Leaders of the campaign advocating a vote in favour of a Brexit in this month’s referendum on EU membership have unveiled plans to introduce an Australian-style, points-based system for anyone wishing to emigrate to the UK for work or study.
Under the Vote Leave campaign’s plan, which they say would be introduced by 2020, visas for EU as well as non-EU citizens would be determined by an individual’s skills and qualifications – plus his or her command of English –”without discrimination on the ground of nationality”.
Although Prime Minister David Cameron, who wants the UK to remain in the EU, told the BBC that such a system would “trash our economy”, a statement from the leaders of Vote Leave camp – Boris Johnson, Michael Gove, Priti Patel, and Gisela Stuart – pledged that “by the next general election, we will create a genuine Australian-style points-based immigration system”.
“EU citizens will be subject to legislation made by those we elect in Westminster, not in Brussels. We could then create fairness between EU citizens and others, including those from Commonwealth countries.
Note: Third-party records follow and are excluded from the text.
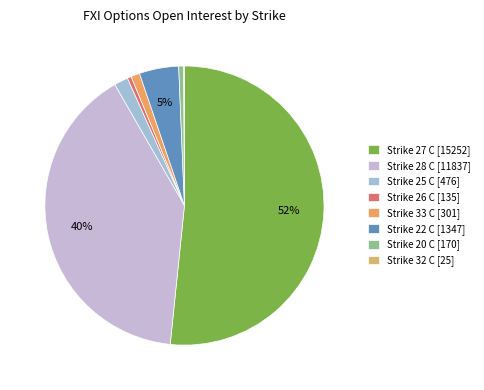

Combined, do Strike 26 C [135] and Strike 28 C [11837] account for over 50%?

No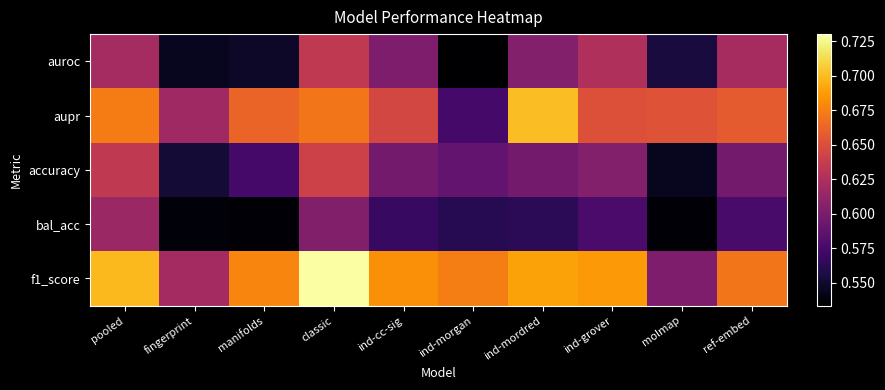

Which series changed the most between pooled and ind-mordred?

bal_acc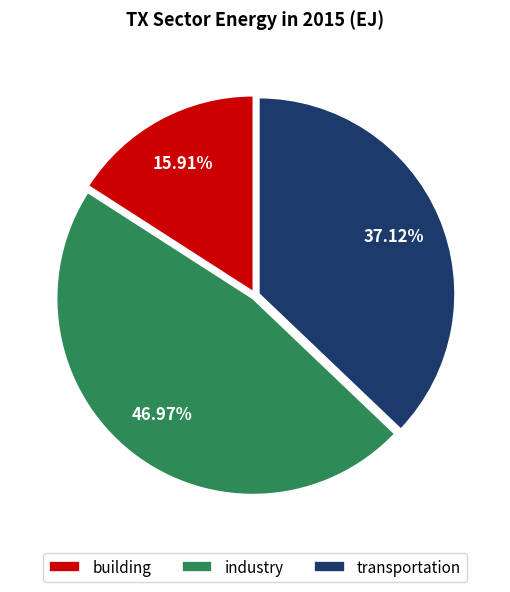

To the nearest percent, what is the combined percentage of industry and building?

63%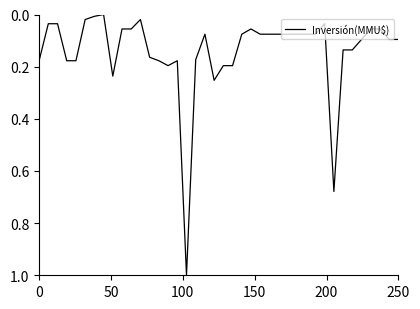

What is the greatest value displayed?

1.0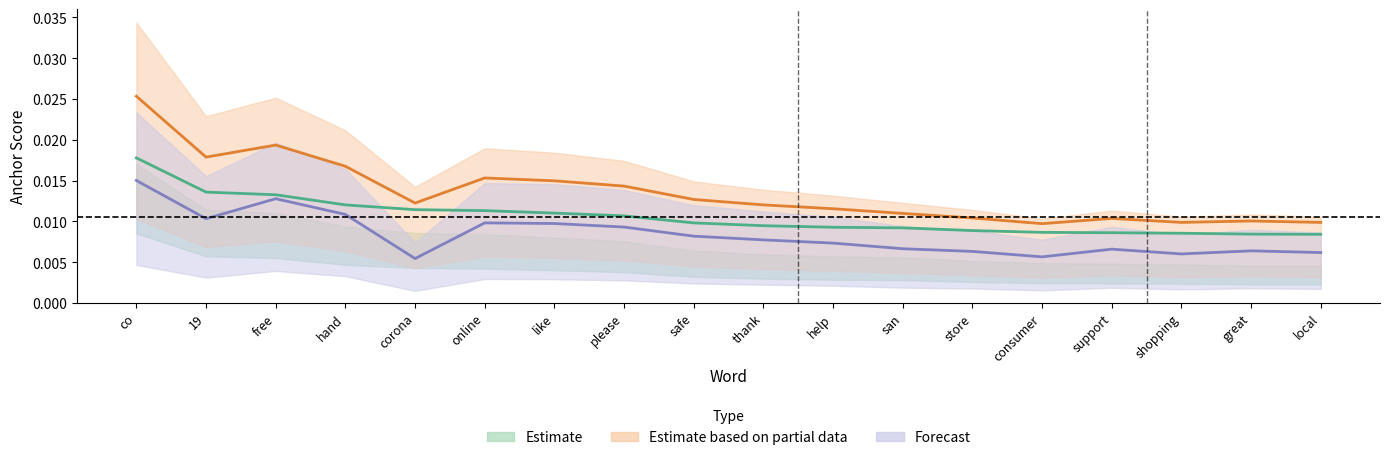

True or false: 0.8-positive anchor score and 0.95-positive anchor score cross at least once.

False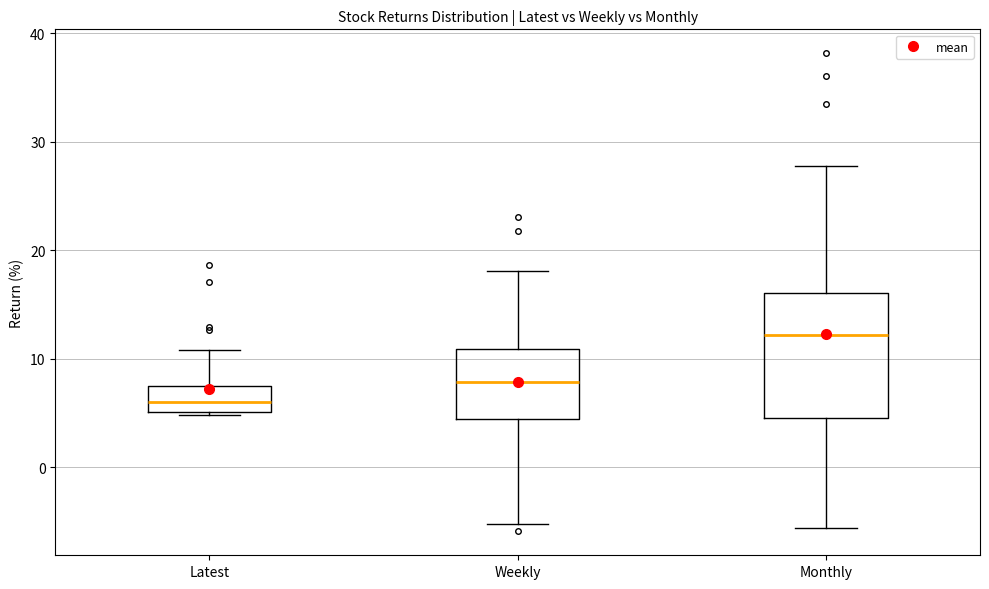

Which box has the highest median line?

Monthly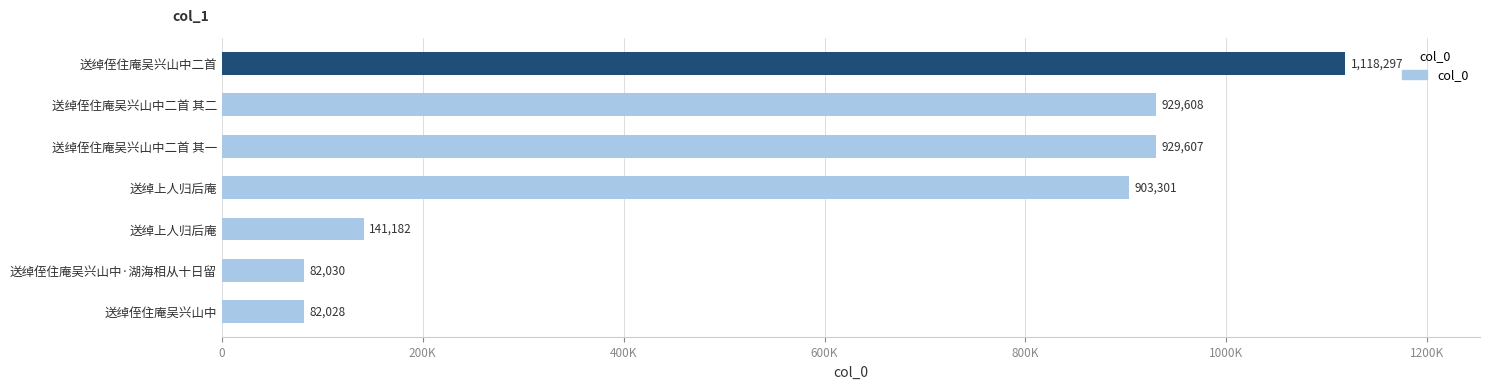

What is the difference between the maximum and minimum values?

1036269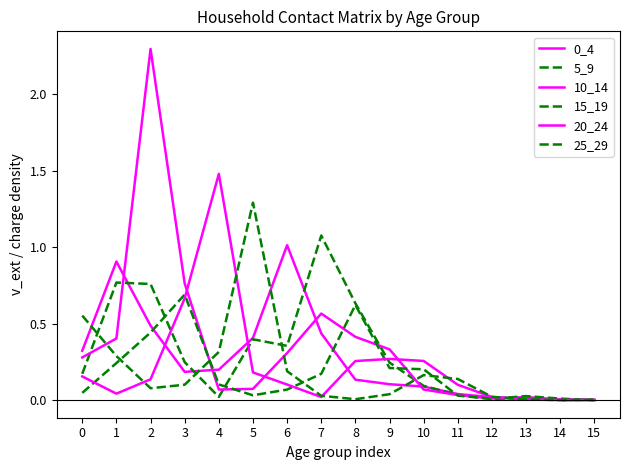

Does the chart display data point markers on the line(s)?

No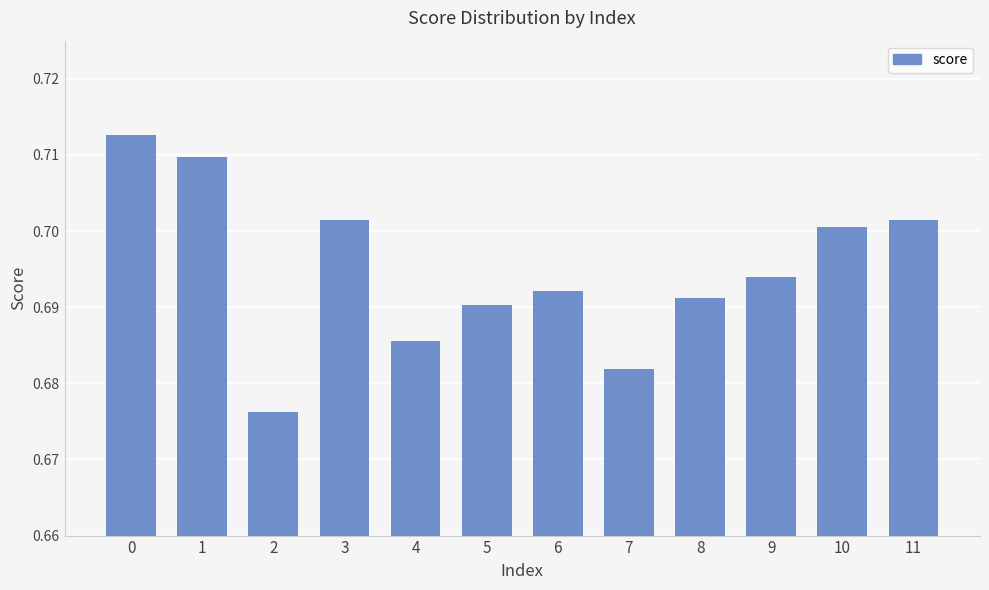

The chart shows a value of 1.1 at 0. True or false?

False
“To gain the right to work, economic migrants will have to be suitable for the job in question. For relevant jobs, we will be able to ensure that all those who come have the ability to speak good English. Such a system can be much less bureaucratic and much simpler than the existing system for non-EU citizens”.
With widespread public concern over the record levels of net migration to the UK, immigration is considered the strongest card in the Vote Leave suit, while the ‘remain’ campaign has concentrated on the economic risks of a Brexit.